We have a vigorous and exciting social media presence, with 8,150 Facebook followers and a dedicated blog, In the Muse. In FY2016 we successfully mounted two Performing Arts Reading Room exhibitions, both of which traveled to Walt Disney Hall in Los Angeles and received significant press coverage.

2016 Gershwin Prize: Smokey Robinson

Under the Chief, the Music Division has responsibility for planning and executing the Gershwin Prize. This has involved regular consultation with Special Events, Public Affairs, Development, General Counsel, Congressional Relations, as well as production company Bounce, DAR, WETA, the honoree and his staff, and the Gershwin family about all aspects: budget, contracts, legal matters, publicity, oral history, artists selection, and public relations. The successful Gershwin Prize tribute to Smokey Robinson at Constitution Hall occurred last November (2016) and was broadcast by WETA on February 10 and 11, 2017.

Serge Koussevitzky Music Foundation in the Library of Congress

The Serge Koussevitzky Music Foundation in the Library of Congress awarded commissions for new musical works to five composers. The commissions were granted jointly by the Foundation and the organizations that will present performances of the newly composed works. The recipients are Zosha Di Castri, David Fulmer, Felipe Lara, Alexandre Lunsqui, and Amy Williams.



Outreach statistics for FY2016

Prepared 84 publications and presentations (e.g., articles, lectures, and blog posts): 37 program booklets, 2 exhibit brochures, 1 concert series brochure, 44 blog posts; 37 lectures/presentations/interviews delivered by staff

Offered 111 public programs, including lectures, symposia, concerts, movie screenings, or collection displays

Exhibits in Performing Arts Reading Room foyer

#Opera Before Instagram: Portraits, 1890-1955 explores what opera critic Charles Jahant’s Instagram account might have looked like had he lived in the internet age, with photographs of his favorite opera singers, along with captions giving his assessment of each singer’s talent and history.
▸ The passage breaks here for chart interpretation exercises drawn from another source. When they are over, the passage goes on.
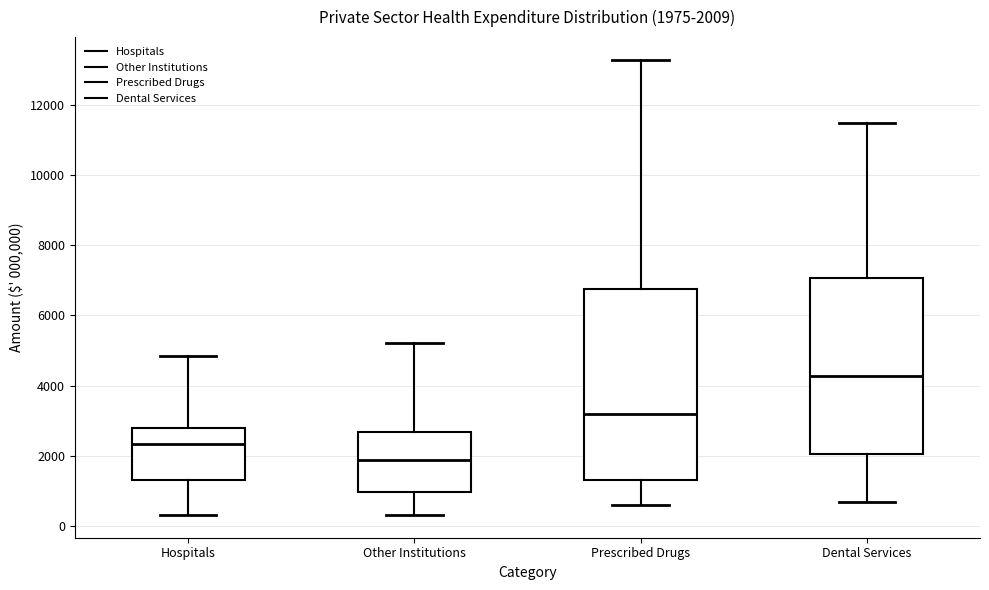

Which box's median line is the highest?

Dental Services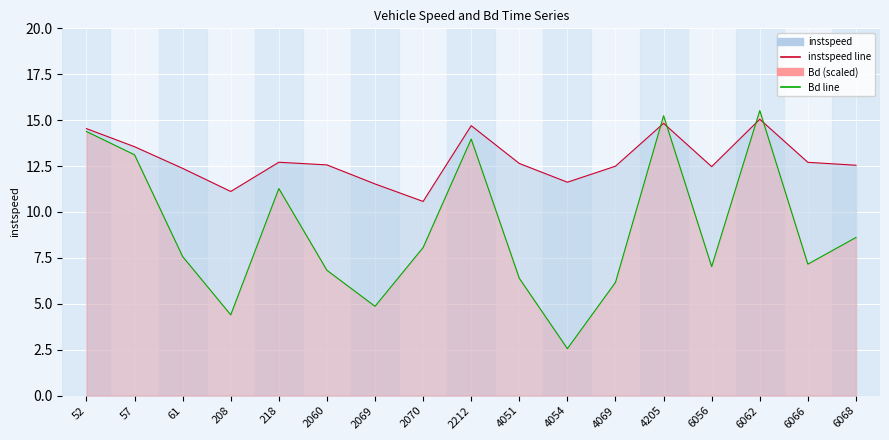

What is the sum of the instspeed values at 2060.0 and 2070.0?

23.1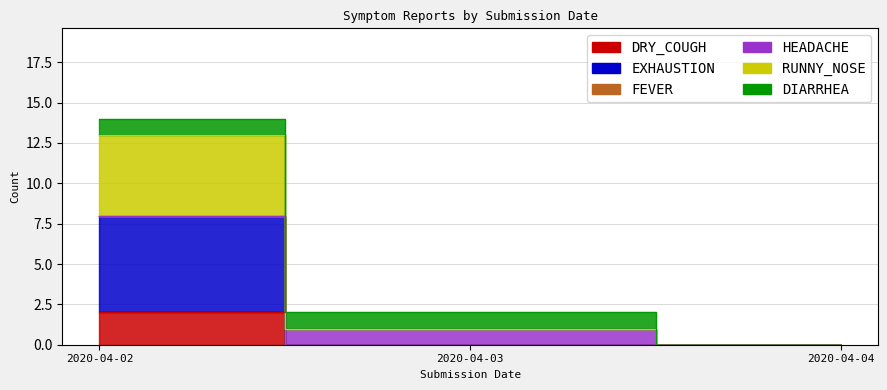

True or false: HEADACHE has a value of 3 at 2020-04-03.

False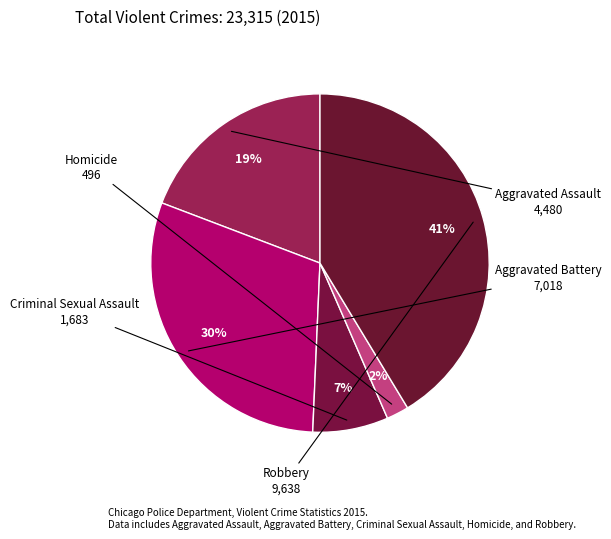

The Robbery slice represents 51% of the pie. True or false?

False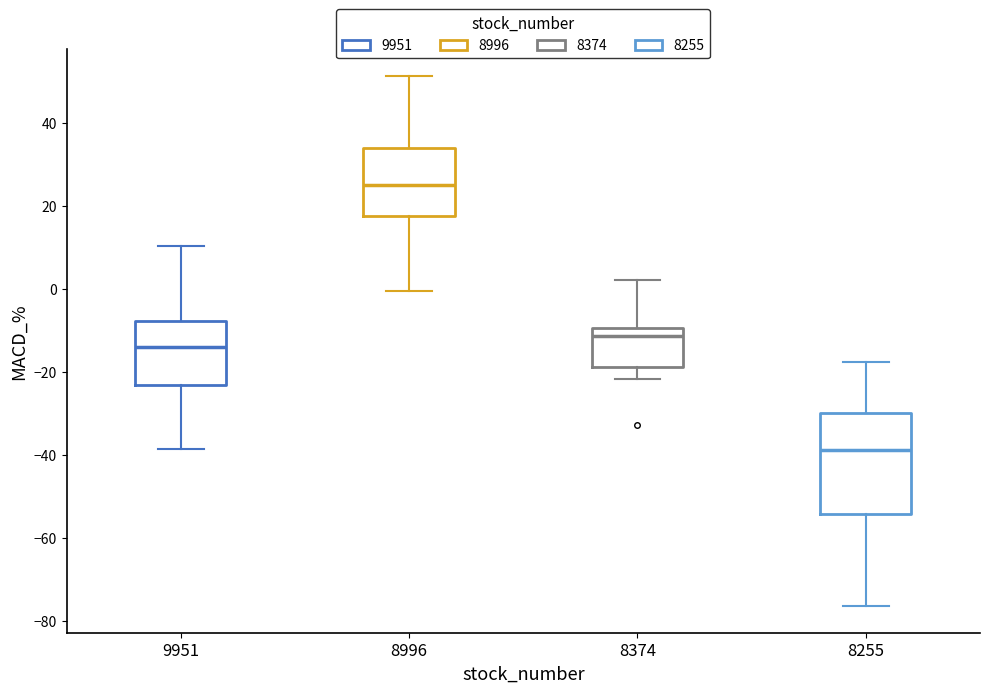

Reading left to right, read every box against the y-axis: the position of its median line, the range the box covers, and the ends of its whiskers. The values are not printed on the chart, so give them approximately, as read against the axis.

9951: median -14, box -24 to -8, whiskers -38 to 10
8996: median 24, box 18 to 34, whiskers 0 to 52
8374: median -12, box -18 to -10, whiskers -22 to 2
8255: median -38, box -54 to -30, whiskers -76 to -18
August 11, 2016–January 21, 2017

http://www.loc.gov/exhibits/opera-portraits-1890-to-1955/



Baseball’s Greatest Hits: the Music of Our National Game features baseball sheet music from the collections of the Music Division at the Library of Congress. Most of these works are original copyright deposits and represent only a small fraction of the more than 400 published songs about baseball in the Music Division’s custody. February 9-July 22, 2017

http://www.loc.gov/exhibits/baseballs-greatest-hits/

After closing at LC, all exhibits travel to the Ira Gershwin Gallery in Walt Disney Concert Hall in LA and are on view for an additional 6 months.